• [Records supplied]
"""

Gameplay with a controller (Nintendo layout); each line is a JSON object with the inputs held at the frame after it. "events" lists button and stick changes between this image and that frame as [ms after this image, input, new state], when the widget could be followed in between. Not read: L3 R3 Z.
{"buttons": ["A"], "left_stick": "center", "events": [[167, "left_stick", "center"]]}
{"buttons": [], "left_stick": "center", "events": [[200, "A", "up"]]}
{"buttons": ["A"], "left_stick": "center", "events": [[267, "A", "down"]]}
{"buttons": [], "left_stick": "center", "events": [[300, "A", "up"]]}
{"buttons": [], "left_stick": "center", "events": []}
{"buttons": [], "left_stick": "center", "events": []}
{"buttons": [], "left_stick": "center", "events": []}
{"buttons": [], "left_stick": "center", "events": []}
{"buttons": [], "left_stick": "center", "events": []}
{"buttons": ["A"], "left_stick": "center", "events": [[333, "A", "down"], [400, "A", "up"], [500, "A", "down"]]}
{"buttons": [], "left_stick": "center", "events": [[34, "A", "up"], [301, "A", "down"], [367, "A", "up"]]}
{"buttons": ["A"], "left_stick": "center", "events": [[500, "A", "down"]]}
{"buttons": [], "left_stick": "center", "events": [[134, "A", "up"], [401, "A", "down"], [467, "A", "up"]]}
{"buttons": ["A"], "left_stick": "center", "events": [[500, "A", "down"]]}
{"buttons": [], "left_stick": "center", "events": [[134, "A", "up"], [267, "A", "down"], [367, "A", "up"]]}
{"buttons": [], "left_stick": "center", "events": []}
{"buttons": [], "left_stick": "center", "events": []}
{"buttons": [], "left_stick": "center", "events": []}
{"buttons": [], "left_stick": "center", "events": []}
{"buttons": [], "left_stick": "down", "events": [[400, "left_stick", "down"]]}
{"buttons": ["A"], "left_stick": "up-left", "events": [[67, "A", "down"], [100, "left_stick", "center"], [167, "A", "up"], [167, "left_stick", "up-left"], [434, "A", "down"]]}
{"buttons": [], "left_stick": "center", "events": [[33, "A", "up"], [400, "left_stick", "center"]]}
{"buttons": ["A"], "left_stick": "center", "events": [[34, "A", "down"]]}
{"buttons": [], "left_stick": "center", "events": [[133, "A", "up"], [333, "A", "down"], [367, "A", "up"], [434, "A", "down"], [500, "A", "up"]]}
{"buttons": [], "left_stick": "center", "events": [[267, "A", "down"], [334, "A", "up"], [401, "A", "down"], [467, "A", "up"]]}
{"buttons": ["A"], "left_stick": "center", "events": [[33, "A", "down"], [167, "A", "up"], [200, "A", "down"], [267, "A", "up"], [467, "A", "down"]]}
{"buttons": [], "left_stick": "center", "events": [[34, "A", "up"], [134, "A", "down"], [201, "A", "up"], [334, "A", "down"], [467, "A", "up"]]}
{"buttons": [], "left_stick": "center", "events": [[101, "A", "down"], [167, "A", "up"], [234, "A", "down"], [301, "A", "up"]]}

"""

• [Directions for this task]
Could you reproduce every line of the listing exactly?

• [Response for this exercise]
Gameplay with a controller (Nintendo layout); each line is a JSON object with the inputs held at the frame after it. "events" lists button and stick changes between this image and that frame as [ms after this image, input, new state], when the widget could be followed in between. Not read: L3 R3 Z.
{"buttons": ["A"], "left_stick": "center", "events": [[167, "left_stick", "center"]]}
{"buttons": [], "left_stick": "center", "events": [[200, "A", "up"]]}
{"buttons": ["A"], "left_stick": "center", "events": [[267, "A", "down"]]}
{"buttons": [], "left_stick": "center", "events": [[300, "A", "up"]]}
{"buttons": [], "left_stick": "center", "events": []}
{"buttons": [], "left_stick": "center", "events": []}
{"buttons": [], "left_stick": "center", "events": []}
{"buttons": [], "left_stick": "center", "events": []}
{"buttons": [], "left_stick": "center", "events": []}
{"buttons": ["A"], "left_stick": "center", "events": [[333, "A", "down"], [400, "A", "up"], [500, "A", "down"]]}
{"buttons": [], "left_stick": "center", "events": [[34, "A", "up"], [301, "A", "down"], [367, "A", "up"]]}
{"buttons": ["A"], "left_stick": "center", "events": [[500, "A", "down"]]}
{"buttons": [], "left_stick": "center", "events": [[134, "A", "up"], [401, "A", "down"], [467, "A", "up"]]}
{"buttons": ["A"], "left_stick": "center", "events": [[500, "A", "down"]]}
{"buttons": [], "left_stick": "center", "events": [[134, "A", "up"], [267, "A", "down"], [367, "A", "up"]]}
{"buttons": [], "left_stick": "center", "events": []}
{"buttons": [], "left_stick": "center", "events": []}
{"buttons": [], "left_stick": "center", "events": []}
{"buttons": [], "left_stick": "center", "events": []}
{"buttons": [], "left_stick": "down", "events": [[400, "left_stick", "down"]]}
{"buttons": ["A"], "left_stick": "up-left", "events": [[67, "A", "down"], [100, "left_stick", "center"], [167, "A", "up"], [167, "left_stick", "up-left"], [434, "A", "down"]]}
{"buttons": [], "left_stick": "center", "events": [[33, "A", "up"], [400, "left_stick", "center"]]}
{"buttons": ["A"], "left_stick": "center", "events": [[34, "A", "down"]]}
{"buttons": [], "left_stick": "center", "events": [[133, "A", "up"], [333, "A", "down"], [367, "A", "up"], [434, "A", "down"], [500, "A", "up"]]}
{"buttons": [], "left_stick": "center", "events": [[267, "A", "down"], [334, "A", "up"], [401, "A", "down"], [467, "A", "up"]]}
{"buttons": ["A"], "left_stick": "center", "events": [[33, "A", "down"], [167, "A", "up"], [200, "A", "down"], [267, "A", "up"], [467, "A", "down"]]}
{"buttons": [], "left_stick": "center", "events": [[34, "A", "up"], [134, "A", "down"], [201, "A", "up"], [334, "A", "down"], [467, "A", "up"]]}
{"buttons": [], "left_stick": "center", "events": [[101, "A", "down"], [167, "A", "up"], [234, "A", "down"], [301, "A", "up"]]}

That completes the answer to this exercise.